### Texto seleccionado

Uno de los mayores genios que dio la década de los 90 fue sin lugar a dudas Beck Hansen, responsable de un eclecticismo por antonomasia, (cada uno de sus trabajos es totalmente diferente al resto) con el que ha facturado algunos de los discos más importantes de los últimos años.
Dejando atrás sus coqueteos con el hip hop de Odelay (96) y más cercano por lo pausado, que no por el contenido, a Mutations (98), Sea Change, su primer trabajo en tres años, vuelve a hacer gala de su “camaleonismo” pasando de los sonidos negroides y alegres de Midnite Voltures (99) a canciones frágiles que beben tanto del Dylan más folkie, como de Nick Drake, Buckely o los momentos intimistas propios de gente como Lambchop.
Un disco en el que el genio norteamericano ha vuelto a contar con Nigel Godrich (Radiohead) en las labores de producción, quien se ha dedicado a aportar sus habituales matices para simplemente adornar y resaltar la belleza austera de algunas de sus piezas. Un trabajo de una desnudez emocional poco habitual en su trayectoria, donde las guitarras acústicas, las cuerdas y las atmósferas crepusculares sustituyen el eclecticismo y la ironía de buena parte de su obra anterior para dejar paso a canciones sobre la pérdida, la soledad y el desamor.
Quien escuche canciones como “Round The Bend” o “Lonesome Tears” quedará sorprendido y a la vez prendado de la fragilidad que atesoran. Beck ha creado un trabajo personal y maduro en el que temas con mayúsculas como “Side Of The Road”, “Paper Tiger”, “Already Dead” o “Little One” no significarán el éxito comercial de sus celebradas “Loser”, “Tropicalia” o “Sexx Laws”, pero quedarán más tiempo en la retina de los paladares exquisitos folk, country, toques de bossa nova…
Piezas cargadas de desesperanza y tristeza en las que Beck, lejos de toda presión comercial, ha optado por un sobresaliente “disco de autor” que reafirma y ensalza la faceta del “músico” por encima de todo. Un ejercicio de honestidad compositiva en el que cada arreglo parece estar al servicio de unas canciones que encuentran belleza en la melancolía.
Sólo él sería capaz de marcarse el año que viene un disco de rancheras y a nadie le extrañaría. Volvería a hacerlo con la maestría que le caracteriza.

######
### Filas proporcionadas

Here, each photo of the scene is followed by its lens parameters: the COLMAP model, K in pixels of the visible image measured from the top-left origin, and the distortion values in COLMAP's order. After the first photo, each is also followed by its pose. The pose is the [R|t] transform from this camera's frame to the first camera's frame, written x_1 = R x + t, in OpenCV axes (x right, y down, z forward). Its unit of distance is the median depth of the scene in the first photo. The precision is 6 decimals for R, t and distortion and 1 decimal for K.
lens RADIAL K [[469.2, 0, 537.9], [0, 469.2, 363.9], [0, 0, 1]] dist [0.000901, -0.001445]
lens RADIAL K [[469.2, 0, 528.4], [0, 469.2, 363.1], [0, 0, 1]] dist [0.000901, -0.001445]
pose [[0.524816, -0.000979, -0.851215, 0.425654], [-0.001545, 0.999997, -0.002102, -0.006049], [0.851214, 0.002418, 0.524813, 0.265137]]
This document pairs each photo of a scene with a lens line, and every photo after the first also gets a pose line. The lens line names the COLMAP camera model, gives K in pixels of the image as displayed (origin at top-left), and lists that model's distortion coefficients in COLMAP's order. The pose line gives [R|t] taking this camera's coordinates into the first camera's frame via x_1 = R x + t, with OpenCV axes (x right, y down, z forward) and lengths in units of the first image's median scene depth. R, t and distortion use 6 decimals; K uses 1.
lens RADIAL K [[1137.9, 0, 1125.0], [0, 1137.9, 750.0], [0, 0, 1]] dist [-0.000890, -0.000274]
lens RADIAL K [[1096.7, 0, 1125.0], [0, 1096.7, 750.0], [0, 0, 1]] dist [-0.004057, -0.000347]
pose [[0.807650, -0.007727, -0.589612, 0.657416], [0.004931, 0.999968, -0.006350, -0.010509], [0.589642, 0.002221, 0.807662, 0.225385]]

######

Sobre la tarea => Según la reseña de Sea Change, ¿por qué se dice que Beck Hansen tiene un eclecticismo por antonomasia? Explícalo en una a tres oraciones, por favor.

Respuesta => La reseña le atribuye un eclecticismo por antonomasia porque cada uno de sus trabajos es totalmente diferente al resto. Con ese eclecticismo ha facturado algunos de los discos más importantes de los últimos años.